• Kino
  • Mapa
  • Ogłoszenia
  • Forum
  • Komunikacja
  • Raport

Budował najważniejsze pomorskie drogi. Został odwołany z dnia na dzień

Michał Brancewicz
20 września 2016 (artykuł sprzed 7 lat) 
Robert Marszałek pracuje w branży drogowej od 26 lat, z czego ostatnie pięć był szefem gdańskiego oddziału Generalnej Dyrekcji Dróg Krajowych i Autostrad. Robert Marszałek pracuje w branży drogowej od 26 lat, z czego ostatnie pięć był szefem gdańskiego oddziału Generalnej Dyrekcji Dróg Krajowych i Autostrad.

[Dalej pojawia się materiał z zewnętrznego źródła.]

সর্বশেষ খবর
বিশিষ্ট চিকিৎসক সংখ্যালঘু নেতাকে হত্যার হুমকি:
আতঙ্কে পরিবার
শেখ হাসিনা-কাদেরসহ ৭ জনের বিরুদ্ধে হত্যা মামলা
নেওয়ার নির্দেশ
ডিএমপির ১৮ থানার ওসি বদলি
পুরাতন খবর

Przez ostatnią dekadę był wicedyrektorem i dyrektorem gdańskiego oddziału GDDKiA, a w sumie pracuje w tej organizacji 26 lat. W tym czasie powstała Południowa Obwodnica Gdańska i węzeł Karczemki, ruszyła budowa odcinka drogi S7 z Gdańska do Elbląga, w przygotowaniu jest budowa obwodnicy metropolitalnej i Trasy Kaszubskiej. Mimo to, we wrześniu Robert Marszałek został odwołany z dnia na dzień.



Która droga ekspresowa powinna być realizowana w pierwszej kolejności?

Michał Brancewicz: Wie pan dlaczego pana odwołano?
Robert Marszałek - Na polecenie pana ministra infrastruktury, Andrzeja Adamczyka.

Były jakieś argumenty, lista przewinień?
- Nie. Zapytałem się, czy są jakieś uwagi do pracy mojego oddziału, usłyszałem że gdyby były, to bym został o tym poinformowany.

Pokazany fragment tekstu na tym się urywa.